Top of RAW DATA

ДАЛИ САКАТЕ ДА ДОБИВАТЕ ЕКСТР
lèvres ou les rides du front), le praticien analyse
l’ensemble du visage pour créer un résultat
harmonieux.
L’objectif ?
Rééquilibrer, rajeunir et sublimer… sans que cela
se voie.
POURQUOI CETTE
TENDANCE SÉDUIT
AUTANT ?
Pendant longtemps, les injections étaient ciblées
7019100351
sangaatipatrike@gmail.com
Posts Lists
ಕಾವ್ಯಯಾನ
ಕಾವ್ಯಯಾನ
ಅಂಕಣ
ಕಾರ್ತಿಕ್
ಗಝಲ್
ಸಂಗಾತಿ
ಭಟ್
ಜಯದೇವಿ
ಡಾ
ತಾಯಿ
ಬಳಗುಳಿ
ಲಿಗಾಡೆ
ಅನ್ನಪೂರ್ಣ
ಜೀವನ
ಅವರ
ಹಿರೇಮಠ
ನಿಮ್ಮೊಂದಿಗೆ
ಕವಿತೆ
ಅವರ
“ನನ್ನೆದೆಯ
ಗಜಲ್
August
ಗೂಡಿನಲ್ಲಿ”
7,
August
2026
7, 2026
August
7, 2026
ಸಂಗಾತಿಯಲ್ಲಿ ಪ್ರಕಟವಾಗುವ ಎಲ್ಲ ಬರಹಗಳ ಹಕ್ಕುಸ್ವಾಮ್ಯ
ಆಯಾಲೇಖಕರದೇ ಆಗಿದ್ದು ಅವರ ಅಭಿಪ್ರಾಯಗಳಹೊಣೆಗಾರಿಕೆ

Bottom of RAW DATA
Top of RAW DATA

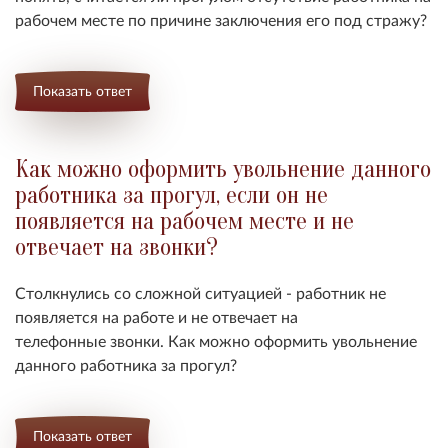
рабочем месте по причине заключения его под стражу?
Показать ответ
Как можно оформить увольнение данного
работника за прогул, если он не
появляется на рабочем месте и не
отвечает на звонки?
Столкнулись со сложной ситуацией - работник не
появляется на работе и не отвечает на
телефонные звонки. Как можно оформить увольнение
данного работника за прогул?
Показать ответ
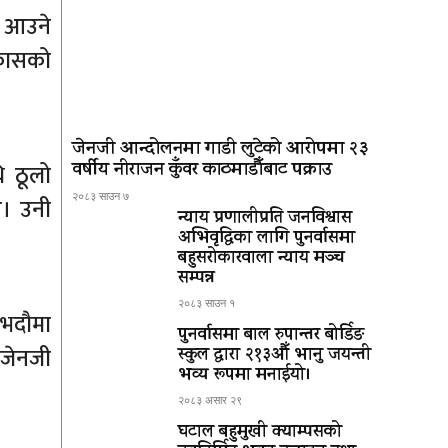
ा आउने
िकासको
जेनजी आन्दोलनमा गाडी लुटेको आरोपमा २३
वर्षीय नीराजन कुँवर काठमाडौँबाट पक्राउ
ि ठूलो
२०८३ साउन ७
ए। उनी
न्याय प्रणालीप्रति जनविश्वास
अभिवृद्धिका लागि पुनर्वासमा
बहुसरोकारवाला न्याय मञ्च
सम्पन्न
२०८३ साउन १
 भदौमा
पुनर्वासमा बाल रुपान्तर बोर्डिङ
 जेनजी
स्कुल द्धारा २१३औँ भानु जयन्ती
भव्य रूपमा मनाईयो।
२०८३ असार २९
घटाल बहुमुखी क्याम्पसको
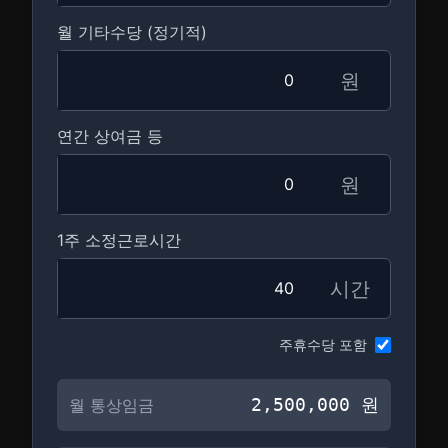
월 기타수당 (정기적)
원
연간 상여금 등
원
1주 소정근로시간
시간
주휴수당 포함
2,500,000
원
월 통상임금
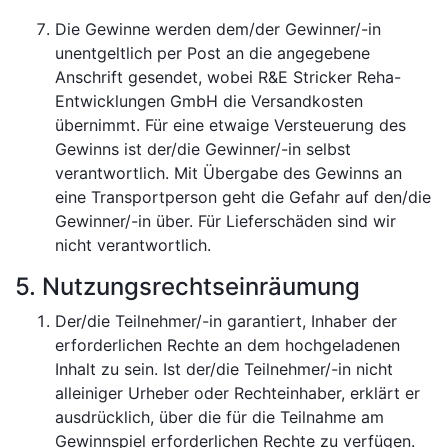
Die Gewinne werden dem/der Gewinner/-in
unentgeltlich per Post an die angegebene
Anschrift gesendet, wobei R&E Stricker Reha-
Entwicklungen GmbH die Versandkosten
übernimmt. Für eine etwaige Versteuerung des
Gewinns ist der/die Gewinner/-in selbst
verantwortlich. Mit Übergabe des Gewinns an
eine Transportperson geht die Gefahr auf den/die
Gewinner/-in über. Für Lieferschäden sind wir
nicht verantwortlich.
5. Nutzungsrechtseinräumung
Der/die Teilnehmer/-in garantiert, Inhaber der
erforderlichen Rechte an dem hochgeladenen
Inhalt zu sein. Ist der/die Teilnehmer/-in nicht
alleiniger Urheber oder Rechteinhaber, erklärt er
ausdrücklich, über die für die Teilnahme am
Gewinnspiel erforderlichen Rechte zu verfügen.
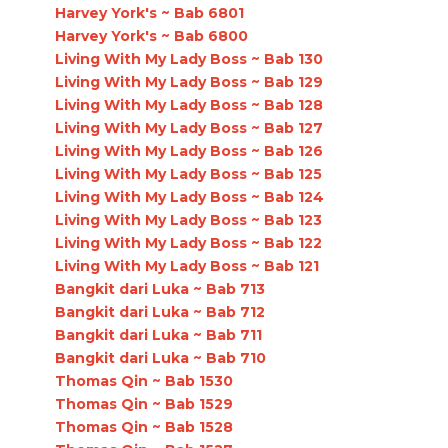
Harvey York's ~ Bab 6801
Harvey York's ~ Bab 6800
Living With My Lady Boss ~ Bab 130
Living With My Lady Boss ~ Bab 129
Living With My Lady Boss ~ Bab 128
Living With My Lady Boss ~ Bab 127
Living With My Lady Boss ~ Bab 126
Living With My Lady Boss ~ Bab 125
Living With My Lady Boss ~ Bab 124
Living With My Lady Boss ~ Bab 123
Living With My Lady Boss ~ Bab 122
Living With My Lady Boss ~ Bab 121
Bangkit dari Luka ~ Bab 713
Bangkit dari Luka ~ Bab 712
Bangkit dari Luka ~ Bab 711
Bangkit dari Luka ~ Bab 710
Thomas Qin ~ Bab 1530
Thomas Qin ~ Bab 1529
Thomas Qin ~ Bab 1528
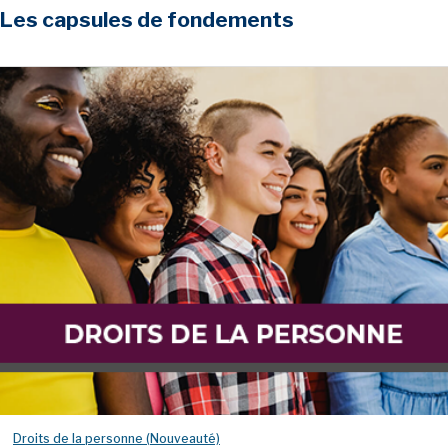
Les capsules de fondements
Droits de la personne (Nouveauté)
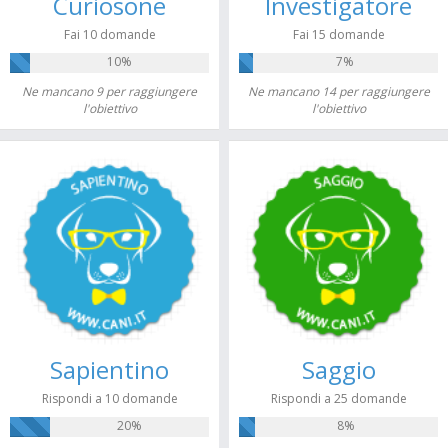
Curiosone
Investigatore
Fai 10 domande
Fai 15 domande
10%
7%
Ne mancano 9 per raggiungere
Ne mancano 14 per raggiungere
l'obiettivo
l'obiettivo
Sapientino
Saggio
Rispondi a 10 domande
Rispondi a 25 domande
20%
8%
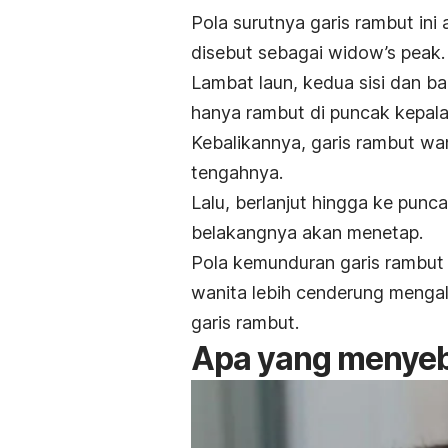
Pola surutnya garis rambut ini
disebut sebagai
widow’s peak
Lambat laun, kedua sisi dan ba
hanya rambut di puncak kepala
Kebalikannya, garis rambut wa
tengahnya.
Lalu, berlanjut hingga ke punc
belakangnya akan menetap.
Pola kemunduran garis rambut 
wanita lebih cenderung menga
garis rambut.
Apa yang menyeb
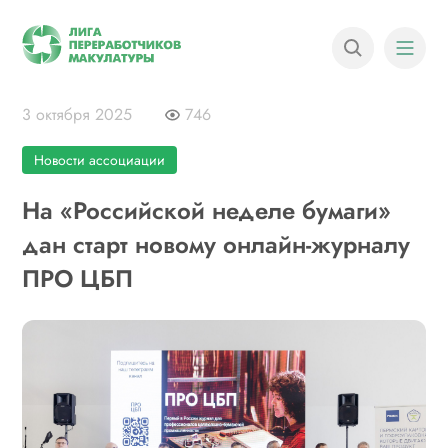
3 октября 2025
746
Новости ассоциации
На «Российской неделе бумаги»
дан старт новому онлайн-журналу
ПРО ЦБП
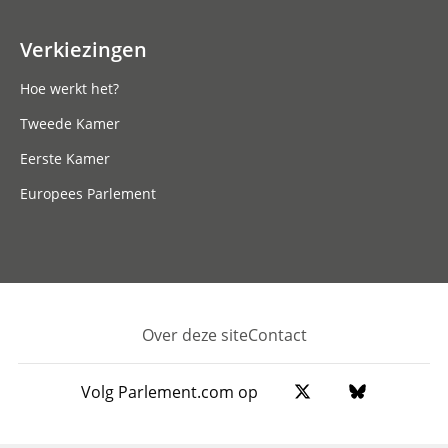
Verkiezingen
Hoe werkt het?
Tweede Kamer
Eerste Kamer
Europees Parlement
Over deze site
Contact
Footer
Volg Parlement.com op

Bottom of RAW DATA

## YOUR TASK
Please copy every line of the data that carries the string "рабочем".

## WRITTEN RESPONSE
рабочем месте по причине заключения его под стражу?
появляется на рабочем месте и не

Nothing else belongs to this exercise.